Only today, in a timely contribution, the House of Commons Environmental Audit Select Committee, under the chairmanship of my right honourable friend Philip Dunne, published its report Biodiversity in the UK: Bloom or Bust? The report highlights the importance of soil in its summary, where it states as one of its recommendations:

“We support the recommendations of the Natural Capital Committee that the development of soil indicators should be fast-tracked; that a shadow target for soil health should be established urgently; and that a legally-binding target for soil health ought to be established as soon as monitoring data allows. Healthy soils should be a priority outcome for the Environmental Land Management Schemes, so as to encourage farmers to adopt beneficial agri-environmental practices.”

The simple addition of a word would ensure that soil is properly considered as a priority alongside air, water and biodiversity within environmental plans, and of course by the OEP.

The amendment from my noble friend Lord Caithness is probably superior to mine, but I am not fussed about that. I am rather simple; I just like one word here and there. But, whatever it is, the Government have to take serious note and insert “soil” into the Bill.

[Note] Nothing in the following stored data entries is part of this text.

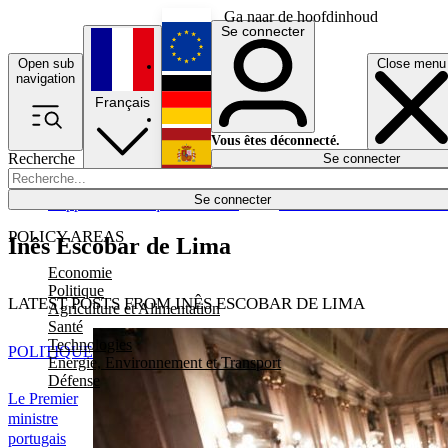
Ga naar de hoofdinhoud
Se connecter
Open sub
Close menu
English
navigation
Français
Deutsch
Vous êtes déconnecté.
Recherche
Se connecter
Español
Lumières éteintes
Se connecter
Rapporteur
Politique
Économie
Newsletters
Evénements
Em
POLICY AREAS
Inês Escobar de Lima
Economie
Politique
LATEST POSTS FROM INÊS ESCOBAR DE LIMA
Agriculture et Alimentation
Santé
Technologies
POLITIQUE
Energie, Environnement et Transport
Défense
Le Premier
ministre
portugais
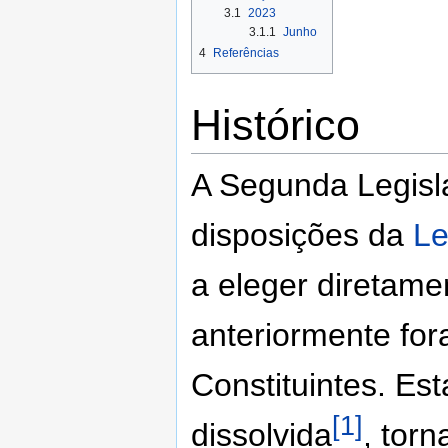
3.1
2023
3.1.1
Junho
4
Referências
Histórico
A Segunda Legislat
disposições da
Le
a eleger diretam
anteriormente for
Constituintes. Es
[1]
dissolvida
, tor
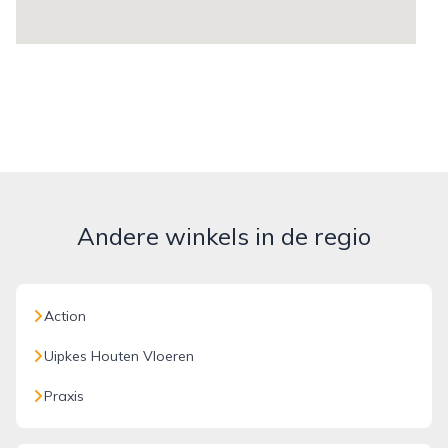
Andere winkels in de regio
Action
Uipkes Houten Vloeren
Praxis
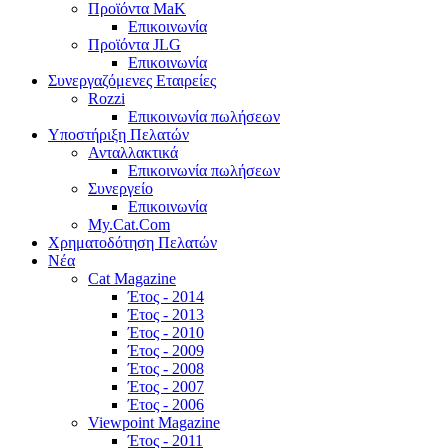
Προϊόντα MaK
Επικοινωνία
Προϊόντα JLG
Επικοινωνία
Συνεργαζόμενες Εταιρείες
Rozzi
Επικοινωνία πωλήσεων
Υποστήριξη Πελατών
Ανταλλακτικά
Επικοινωνία πωλήσεων
Συνεργείο
Επικοινωνία
My.Cat.Com
Χρηματοδότηση Πελατών
Νέα
Cat Magazine
Έτος - 2014
Έτος - 2013
Έτος - 2010
Έτος - 2009
Έτος - 2008
Έτος - 2007
Έτος - 2006
Viewpoint Magazine
Έτος - 2011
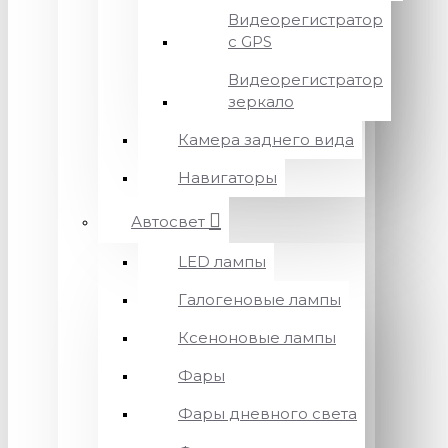
Видеорегистратор
с GPS
Видеорегистратор
зеркало
Камера заднего вида
Навигаторы
Автосвет
LED лампы
Галогеновые лампы
Ксеноновые лампы
Фары
Фары дневного света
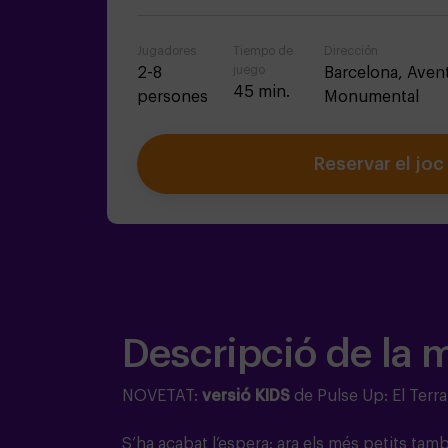
Jugadores
Tiempo de
Dirección
juego
2-8
Barcelona,
Aven
45 min.
persones
Monumental
Reservar el joc
Descripció de la 
NOVETAT:
versió KIDS
de Pulse Up: El Terra
S’ha acabat l’espera: ara els més petits ta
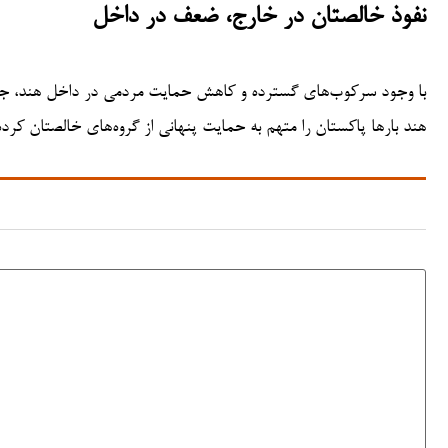
نفوذ خالصتان در خارج، ضعف در داخل
با وجود سرکوب‌های گسترده و کاهش حمایت مردمی در داخل هند، جن
هند بارها پاکستان را متهم به حمایت پنهانی از گروه‌های خالصتان کرده، 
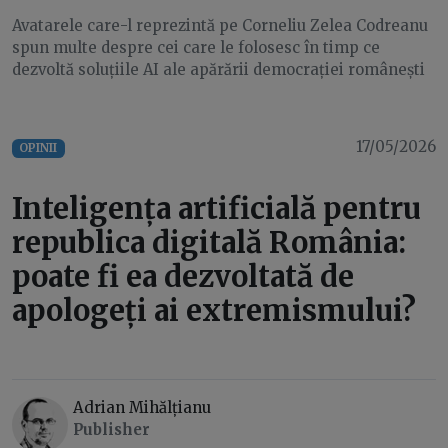
Avatarele care-l reprezintă pe Corneliu Zelea Codreanu
spun multe despre cei care le folosesc în timp ce
dezvoltă soluțiile AI ale apărării democrației românești
17/05/2026
OPINII
Inteligența artificială pentru
republica digitală România:
poate fi ea dezvoltată de
apologeți ai extremismului?
Adrian Mihălțianu
Publisher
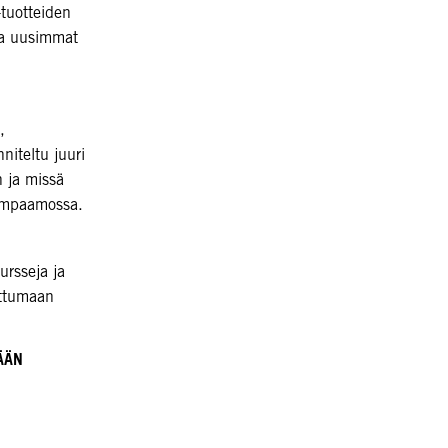
-tuotteiden
ita uusimmat
,
niteltu juuri
n ja missä
kampaamossa.
ursseja ja
rttumaan
ÄÄN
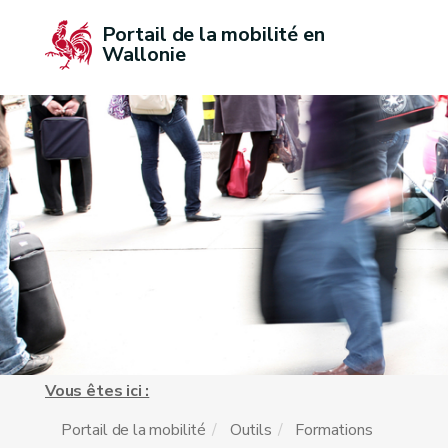
Portail de la mobilité en 
Wallonie
Vous êtes ici :
Portail de la mobilité
Outils
Formations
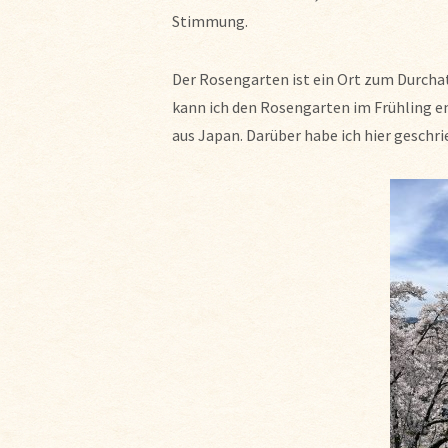
Stimmung.
Der Rosengarten ist ein Ort zum Durchatm
kann ich den Rosengarten im Frühling 
aus Japan. Darüber habe ich hier geschri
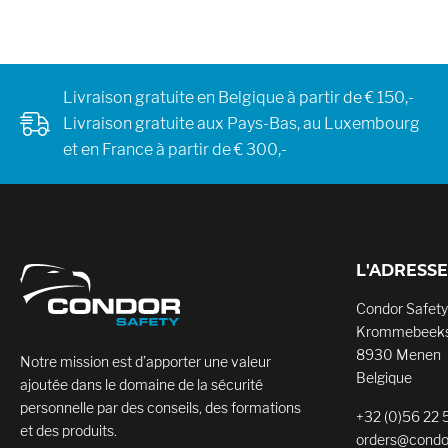
Livraison gratuite en Belgique à partir de € 150,-
Livraison gratuite aux Pays-Bas, au Luxembourg
et en France à partir de € 300,-
L'ADRESSE
Condor Safety
Krommebeeks
8930 Menen
Notre mission est d’apporter une valeur
Belgique
ajoutée dans le domaine de la sécurité
personnelle par des conseils, des formations
+32 (0)56 22 
et des produits.
orders@condo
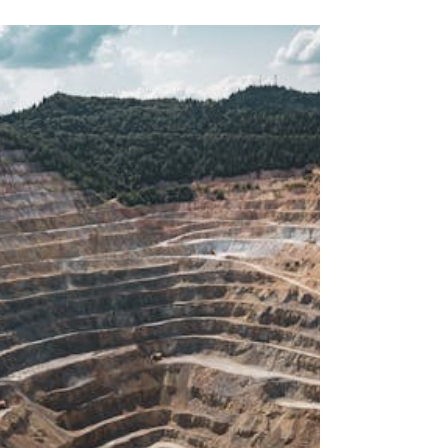
relevantes. Desde...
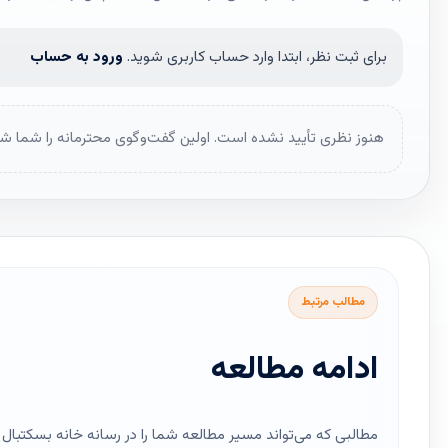
برای ثبت نظر، ابتدا وارد حساب کاربری شوید.
ورود به حساب
هنوز نظری تأیید نشده است. اولین گفت‌وگوی محترمانه را شما شر
مطالب مرتبط
ادامه مطالعه
مطالبی که می‌تواند مسیر مطالعه شما را در رسانه خانه بسکتبال ای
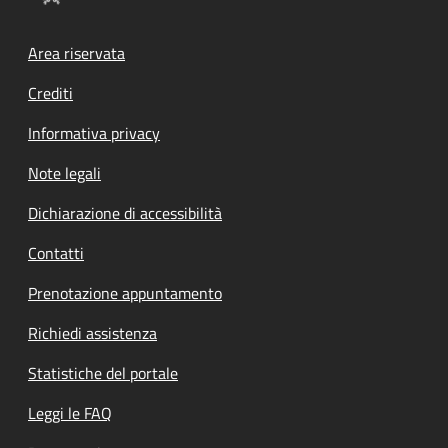
Footer menu
Area riservata
Crediti
Informativa privacy
Note legali
Dichiarazione di accessibilità
Contatti
Prenotazione appuntamento
Richiedi assistenza
Statistiche del portale
Leggi le FAQ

Finally, before I metaphorically sit down, I also support Amendment 113, which has yet to be spoken to by my noble friend Lady McIntosh of Pickering. It would ensure that the marine environment is included. I have a slight difficulty on whether it is necessary when talking about marine wildlife to particularly include marine mammals. I think they should be included anyway in the whole general thing, but I will leave that for others to discuss. I hope that we can insert “soil” into this Bill.